What the exercise asks: Copy out every line of the material below that contains the string "sources". Case counts.

Material provided:
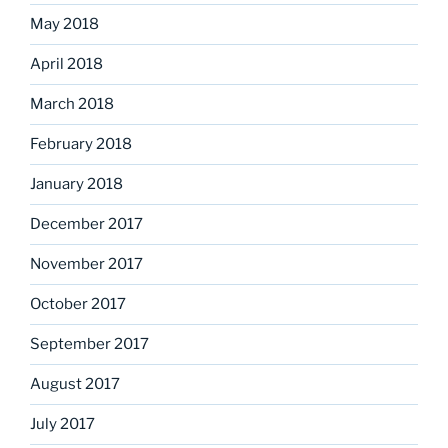
May 2018
April 2018
March 2018
February 2018
January 2018
December 2017
November 2017
October 2017
September 2017
August 2017
July 2017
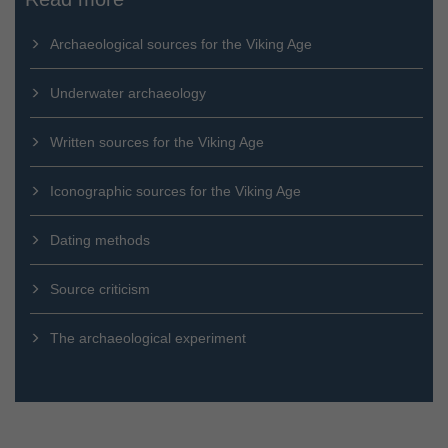
Archaeological sources for the Viking Age
Underwater archaeology
Written sources for the Viking Age
Iconographic sources for the Viking Age
Dating methods
Source criticism
The archaeological experiment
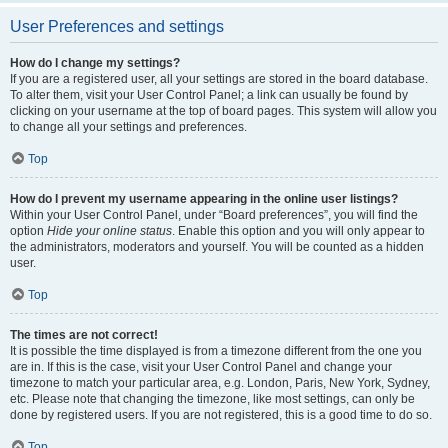
User Preferences and settings
How do I change my settings?
If you are a registered user, all your settings are stored in the board database.
To alter them, visit your User Control Panel; a link can usually be found by
clicking on your username at the top of board pages. This system will allow you
to change all your settings and preferences.
Top
How do I prevent my username appearing in the online user listings?
Within your User Control Panel, under “Board preferences”, you will find the
option
Hide your online status
. Enable this option and you will only appear to
the administrators, moderators and yourself. You will be counted as a hidden
user.
Top
The times are not correct!
It is possible the time displayed is from a timezone different from the one you
are in. If this is the case, visit your User Control Panel and change your
timezone to match your particular area, e.g. London, Paris, New York, Sydney,
etc. Please note that changing the timezone, like most settings, can only be
done by registered users. If you are not registered, this is a good time to do so.
Top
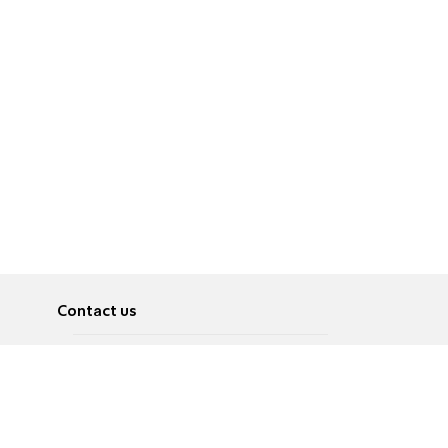
Contact us
About
Pусский
Contact us
عربية
Advertise
Terms of use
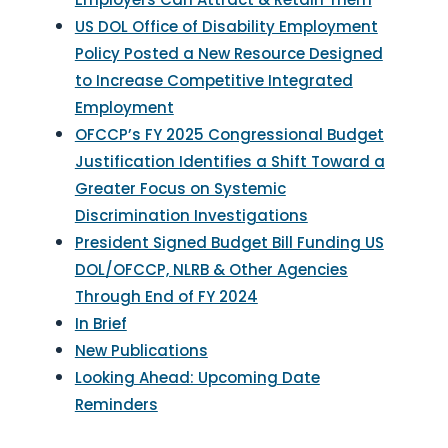
US DOL Office of Disability Employment
Policy Posted a New Resource Designed
to Increase Competitive Integrated
Employment
OFCCP’s FY 2025 Congressional Budget
Justification Identifies a Shift Toward a
Greater Focus on Systemic
Discrimination Investigations
President Signed Budget Bill Funding US
DOL/OFCCP, NLRB & Other Agencies
Through End of FY 2024
In Brief
New Publications
Looking Ahead: Upcoming Date
Reminders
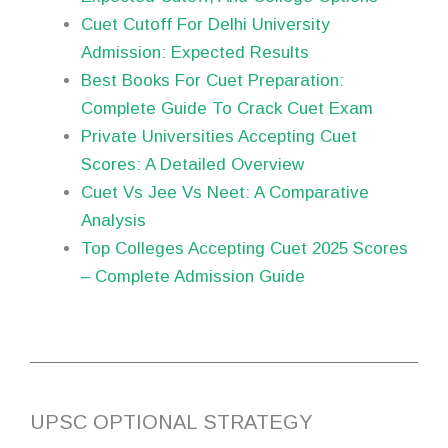
Cuet Cutoff For Delhi University
Admission: Expected Results
Best Books For Cuet Preparation:
Complete Guide To Crack Cuet Exam
Private Universities Accepting Cuet
Scores: A Detailed Overview
Cuet Vs Jee Vs Neet: A Comparative
Analysis
Top Colleges Accepting Cuet 2025 Scores
– Complete Admission Guide
UPSC OPTIONAL STRATEGY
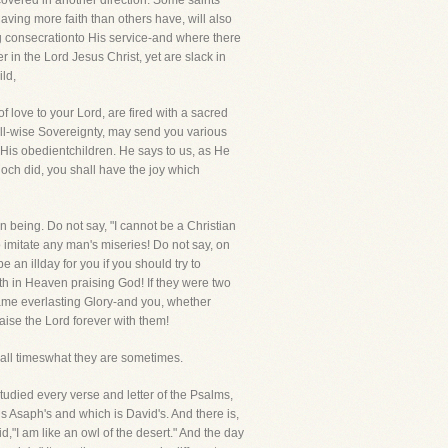
scovered in another direction. Some saints
having more faith than others have, will also
 consecrationto His service-and where there
er in the Lord Jesus Christ, yet are slack in
ild,
f love to your Lord, are fired with a sacred
 all-wise Sovereignty, may send you various
o His obedientchildren. He says to us, as He
Enoch did, you shall have the joy which
an being. Do not say, "I cannot be a Christian
 imitate any man's miseries! Do not say, on
 an illday for you if you should try to
th in Heaven praising God! If they were two
ame everlasting Glory-and you, whether
aise the Lord forever with them!
ll timeswhat they are sometimes.
tudied every verse and letter of the Psalms,
 is Asaph's and which is David's. And there is,
id,"I am like an owl of the desert." And the day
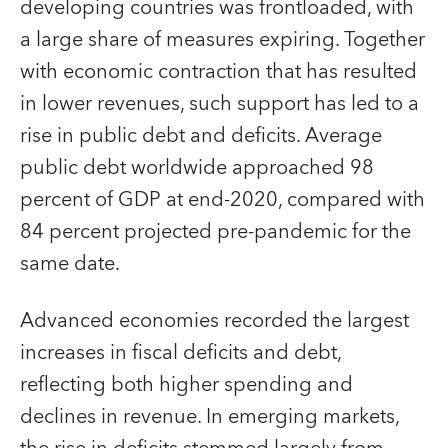
developing countries was frontloaded, with
a large share of measures expiring. Together
with economic contraction that has resulted
in lower revenues, such support has led to a
rise in public debt and deficits. Average
public debt worldwide approached 98
percent of GDP at end-2020, compared with
84 percent projected pre-pandemic for the
same date.
Advanced economies recorded the largest
increases in fiscal deficits and debt,
reflecting both higher spending and
declines in revenue. In emerging markets,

Exercise result:
Archaeological sources for the Viking Age
Written sources for the Viking Age
Iconographic sources for the Viking Age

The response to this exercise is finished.